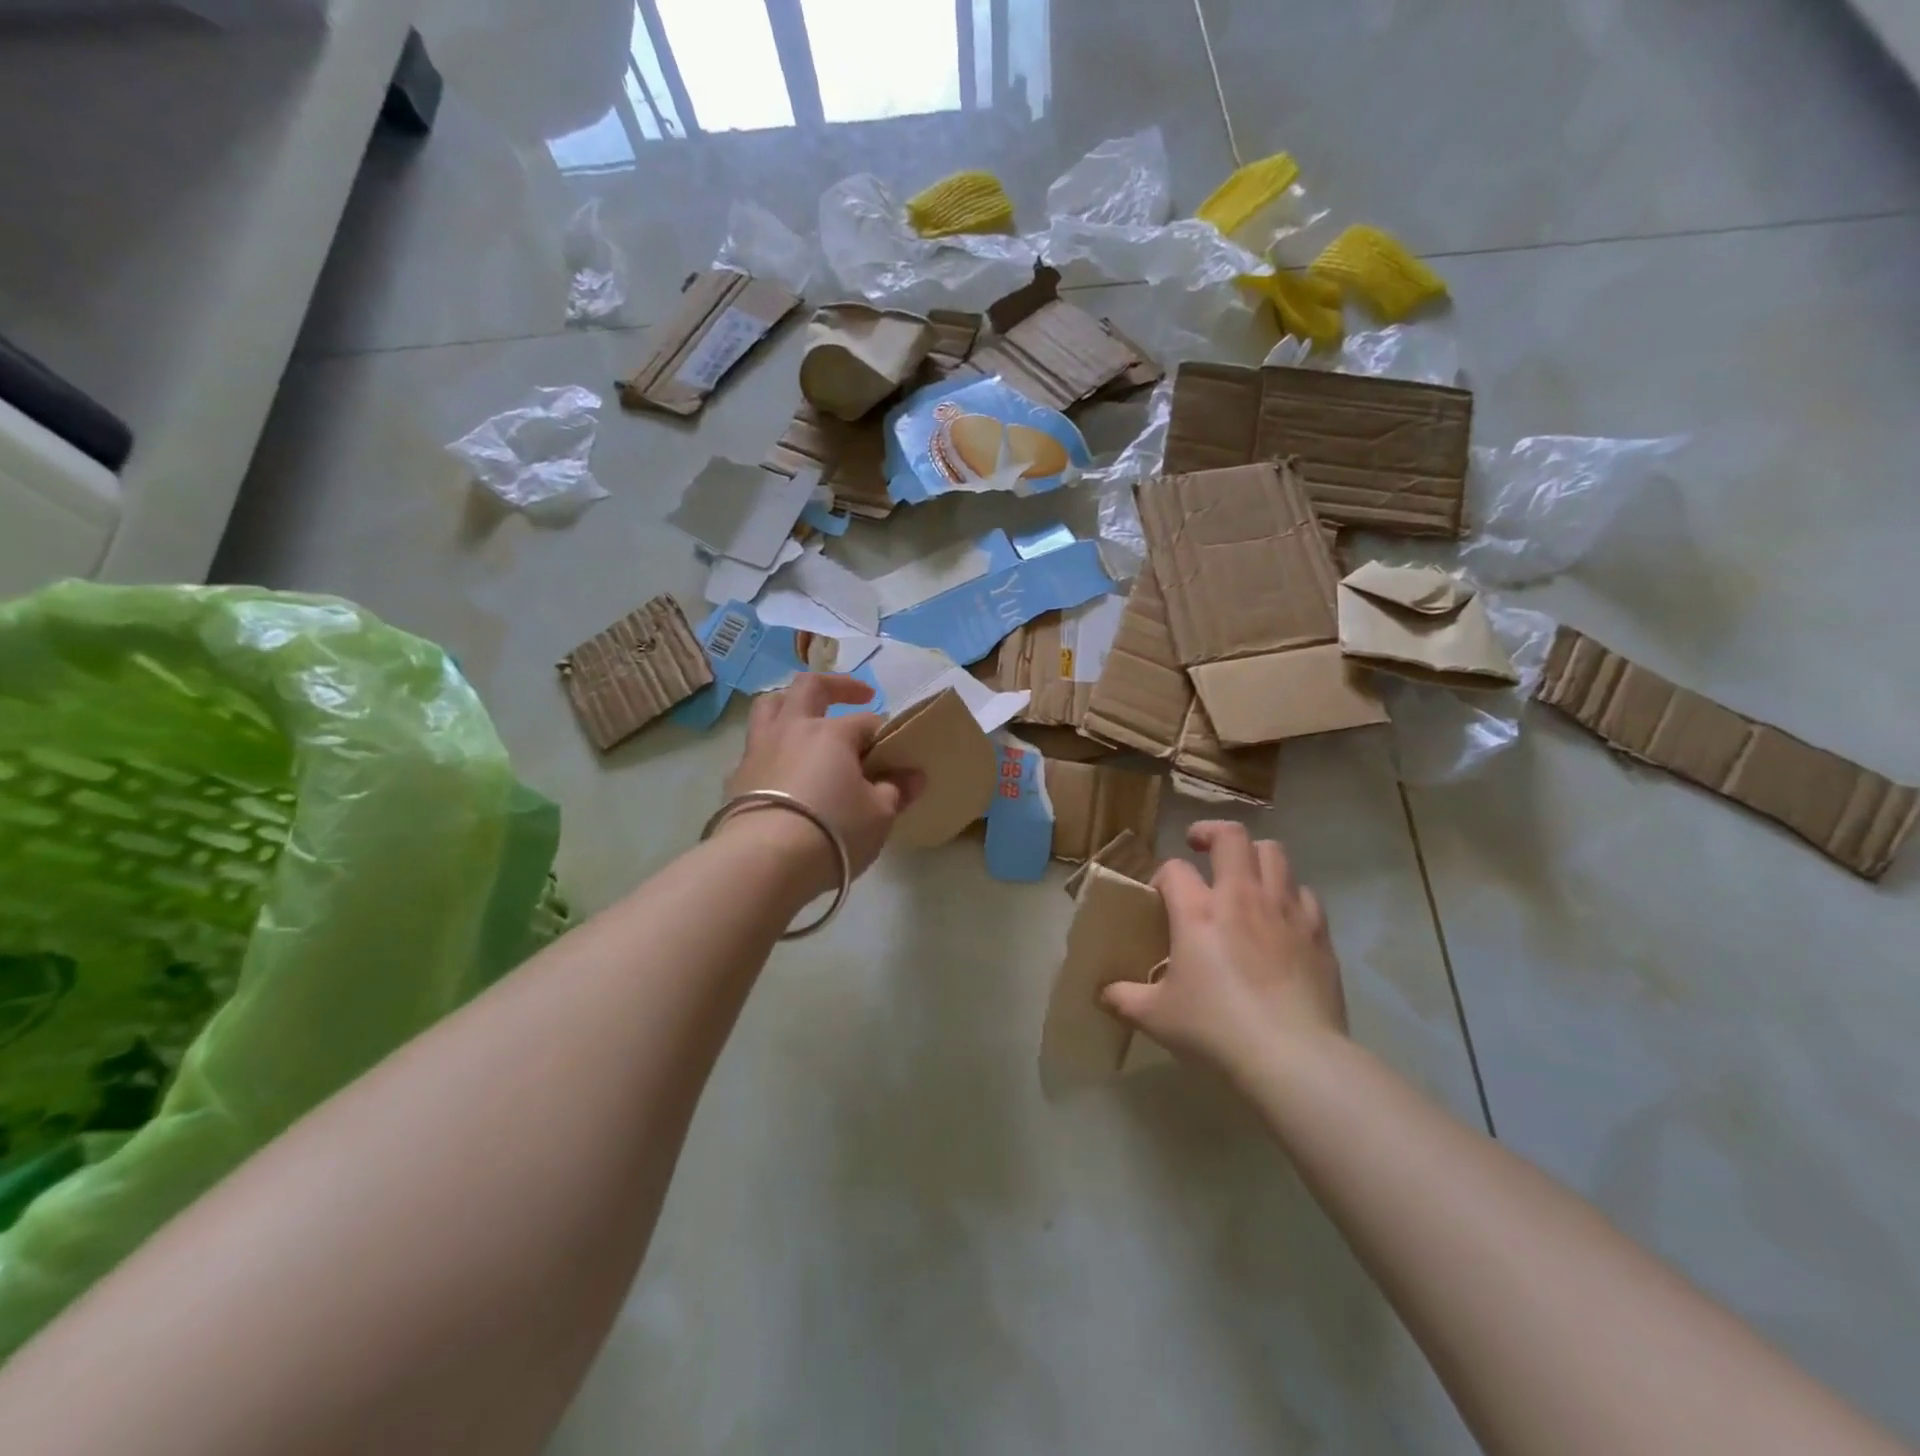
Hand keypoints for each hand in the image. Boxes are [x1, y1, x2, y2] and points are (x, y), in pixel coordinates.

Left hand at [720, 675, 921, 891]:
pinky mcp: (736, 778)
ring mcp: (758, 750)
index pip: (866, 722)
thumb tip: (914, 776)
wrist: (763, 862)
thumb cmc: (833, 831)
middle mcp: (791, 730)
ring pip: (770, 707)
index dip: (885, 735)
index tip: (897, 756)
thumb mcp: (879, 815)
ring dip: (791, 703)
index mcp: (830, 733)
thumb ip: (895, 791)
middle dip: (837, 686)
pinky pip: (755, 749)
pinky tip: (783, 770)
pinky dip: (772, 749)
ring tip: (807, 716)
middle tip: (859, 695)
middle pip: (810, 687)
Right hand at [1102, 821, 1346, 1083]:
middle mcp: (1241, 896)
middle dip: (1211, 833)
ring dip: (1254, 855)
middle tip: (1200, 847)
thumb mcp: (1156, 1017)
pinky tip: (1280, 915)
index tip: (1160, 897)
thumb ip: (1124, 998)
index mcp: (1197, 911)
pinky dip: (1289, 894)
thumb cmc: (1216, 1030)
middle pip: (1231, 836)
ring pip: (1274, 853)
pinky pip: (1304, 893)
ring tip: (1243, 873)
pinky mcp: (1317, 931)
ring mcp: (1284, 910)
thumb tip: (1103, 994)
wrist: (1292, 1057)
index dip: (1162, 877)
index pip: (1174, 869)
• • • •
> Description of the task
This task calls for the listing to be restated exactly, with images omitted.

> Response to this task
Hand keypoints for each hand in the image. Boxes are [x1, y1, x2, y2] and points are (x, y), in pixel coordinates.

Left hand at [720, 675, 921, 891]:
pinky mcp: (736, 778)
ring mcp: (758, 750)
index pip: (866, 722)
thumb tip: (914, 776)
wrist: (763, 862)
thumb cmc: (833, 831)
middle mcp: (791, 730)
ring pip: (770, 707)
index dip: (885, 735)
index tip: (897, 756)
thumb mcp: (879, 815)
ring dip: (791, 703)
index mcp: (830, 733)
thumb ip: (895, 791)
middle dip: (837, 686)
pinky pip: (755, 749)
pinky tip: (783, 770)
pinky dip: (772, 749)
ring tip: (807, 716)
middle tip: (859, 695)
middle pip: (810, 687)
Right hand at [1102, 821, 1346, 1083]:
middle mcp: (1241, 896)
middle dip: (1211, 833)
ring dip: (1254, 855)
middle tip: (1200, 847)
thumb mcp: (1156, 1017)
pinky tip: (1280, 915)
index tip: (1160, 897)
thumb ip: (1124, 998)
index mcp: (1197, 911)
pinky dip: (1289, 894)
thumb cmc: (1216, 1030)
middle pip: (1231, 836)
ring pip: (1274, 853)
pinky pip: (1304, 893)
ring tip: (1243, 873)
pinky mcp: (1317, 931)
ring mcp: (1284, 910)
thumb tip: (1103, 994)
wrist: (1292, 1057)
index dip: (1162, 877)
index pip: (1174, 869)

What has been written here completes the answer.